Right now it is easier to think that I won't accomplish everything I desire…both before entering a convent and afterward. I am afraid I will not make a good sister, or a good teacher. I know in spite of this fear that God's grace will provide for me. Furthermore, as long as I continue to have a desire to help people (and I truly long to be helpful to people in any way I can), God will use that desire.
I am gearing up for this coming weekend: a Come & See retreat with the Dominicans of Mary, Mother of the Eucharist. By "gearing up" I mean I am choosing to spend more time in adoration this week, and I intend to make it to Mass every day. But a part of me is a little worried: what if I hate it? And if I hate it, is that because I'm just uncomfortable with the monastic style of their charism (and its relative increase in silence when compared to a familial order)? Or maybe I'll hate it just because I'm not called there?
I don't want to go even thinking I might hate it.
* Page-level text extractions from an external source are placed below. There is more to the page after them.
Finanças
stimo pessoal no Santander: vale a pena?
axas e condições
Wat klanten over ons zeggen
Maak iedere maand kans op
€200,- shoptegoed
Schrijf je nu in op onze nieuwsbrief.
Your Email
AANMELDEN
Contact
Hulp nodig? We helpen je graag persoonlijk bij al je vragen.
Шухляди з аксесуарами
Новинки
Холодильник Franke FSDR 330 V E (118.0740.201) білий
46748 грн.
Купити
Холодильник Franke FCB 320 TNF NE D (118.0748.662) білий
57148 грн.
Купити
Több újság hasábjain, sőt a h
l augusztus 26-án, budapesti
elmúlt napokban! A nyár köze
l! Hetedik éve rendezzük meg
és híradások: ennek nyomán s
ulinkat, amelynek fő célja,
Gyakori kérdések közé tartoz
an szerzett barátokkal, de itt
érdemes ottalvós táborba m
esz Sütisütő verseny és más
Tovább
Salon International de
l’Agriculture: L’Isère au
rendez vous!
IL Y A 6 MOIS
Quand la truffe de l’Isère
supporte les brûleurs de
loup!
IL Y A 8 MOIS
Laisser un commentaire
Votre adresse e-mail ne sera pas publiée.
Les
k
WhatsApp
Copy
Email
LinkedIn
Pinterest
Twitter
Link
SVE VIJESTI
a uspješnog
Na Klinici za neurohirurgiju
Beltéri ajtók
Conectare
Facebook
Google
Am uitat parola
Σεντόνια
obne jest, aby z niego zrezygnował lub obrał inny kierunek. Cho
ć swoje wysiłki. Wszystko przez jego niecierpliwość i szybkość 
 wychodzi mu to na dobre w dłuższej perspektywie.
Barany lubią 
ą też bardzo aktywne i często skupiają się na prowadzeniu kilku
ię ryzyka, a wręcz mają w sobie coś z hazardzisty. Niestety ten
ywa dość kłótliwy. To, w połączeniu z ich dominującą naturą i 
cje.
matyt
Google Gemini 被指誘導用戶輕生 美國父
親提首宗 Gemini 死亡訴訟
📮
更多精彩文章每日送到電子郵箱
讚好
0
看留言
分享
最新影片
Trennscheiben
Because when I went down to visit the Handmaids last November, I just remember being so thrilled to go on retreat, filled with such longing to be there and contentment and joy once I got there. Just because I'll be meeting sisters I don't know doesn't mean I'll be miserable. Best of all, I'll be meeting my Beloved there.
So. Enough with the worries and anxieties. These are the foxes in my soul. And I refuse to let them steal my joy.